Double keystrokes with Apple keyboard: Getting a replacement keyboard through AppleCare

Posted by Pierre Igot in: Macintosh
March 30th, 2006 • 9:56 am

A while ago, I wrote about the fact that the Delete key on my new Apple keyboard (the one that came with my G5 Quad) tends to act up on me and delete two characters instead of one even when I press it only once.

Well, the problem is not going away. I submitted a bug report to Apple (because I suspect that the problem is a hardware/software combination), but the only response that I have received so far is a suggestion to fiddle with the key repeat rate in System Preferences. Needless to say, I tried this a long time ago, and it doesn’t make any difference. The problem only affects the Delete key, and it occurs regardless of what the key repeat rate setting is.

So yesterday I decided I had had enough of this. I edit a lot of documents and I I don’t always notice that Mac OS X has deleted two characters instead of one, so I regularly end up with text with missing characters and file names with missing letters, etc. It’s rather irritating and potentially embarrassing. (I might send a document to someone which contains such erroneous deletions without knowing about it, and to that person it will look like spelling mistakes!)

I phoned AppleCare, and they didn’t question me at all. They immediately offered to send a replacement keyboard. So that’s what I will be getting. (They had to take my credit card number and will charge me $38 CDN if I fail to return the defective keyboard using the box and shipping slip that comes with the new one.) After our phone conversation, I also got two confirmation messages by e-mail, so it looks like things are moving along just fine.

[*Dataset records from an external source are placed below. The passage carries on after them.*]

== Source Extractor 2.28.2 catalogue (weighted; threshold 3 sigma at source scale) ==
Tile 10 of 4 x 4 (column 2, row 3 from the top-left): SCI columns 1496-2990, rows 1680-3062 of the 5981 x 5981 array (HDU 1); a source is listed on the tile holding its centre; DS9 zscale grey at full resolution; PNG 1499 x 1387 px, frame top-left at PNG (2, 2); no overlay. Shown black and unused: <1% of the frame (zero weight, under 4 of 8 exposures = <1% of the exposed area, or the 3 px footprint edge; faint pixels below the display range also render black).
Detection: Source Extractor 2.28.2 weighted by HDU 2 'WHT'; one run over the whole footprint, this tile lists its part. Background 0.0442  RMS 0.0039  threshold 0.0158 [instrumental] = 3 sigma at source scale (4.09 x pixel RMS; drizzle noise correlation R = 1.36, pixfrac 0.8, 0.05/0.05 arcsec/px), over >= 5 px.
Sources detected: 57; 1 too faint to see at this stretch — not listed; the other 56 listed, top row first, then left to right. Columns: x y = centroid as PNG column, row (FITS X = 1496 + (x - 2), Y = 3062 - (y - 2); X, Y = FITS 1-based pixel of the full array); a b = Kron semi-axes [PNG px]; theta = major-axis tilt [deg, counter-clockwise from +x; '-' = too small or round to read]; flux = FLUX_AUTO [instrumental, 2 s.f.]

(Embarrassingly, the e-mails are HTML-only, which means that they are unreadable in Mail if your default setting is to display the text-only alternative by default. You end up getting HTML code in your face. You need to switch to the “Next Alternative” when viewing the message in order to be able to read it. I guess it is too hard for Apple to always ensure that their e-mail messages include a plain-text alternative.)

However, I must admit that I strongly suspect that the replacement keyboard won’t change anything to the problem. I have seen too many reports on Apple’s own discussion forums of people with double keystrokes, and they have been through several replacement keyboards without getting a fix. Since the problem only occurs with the white keyboard (I tried the old black Apple keyboard that came with my G4 MDD, and it doesn’t have the problem on the G5), I strongly suspect a unique software/hardware combination as the source of the problem.

We shall see. If the problem persists, I will have to phone AppleCare again and hopefully get them to escalate the problem.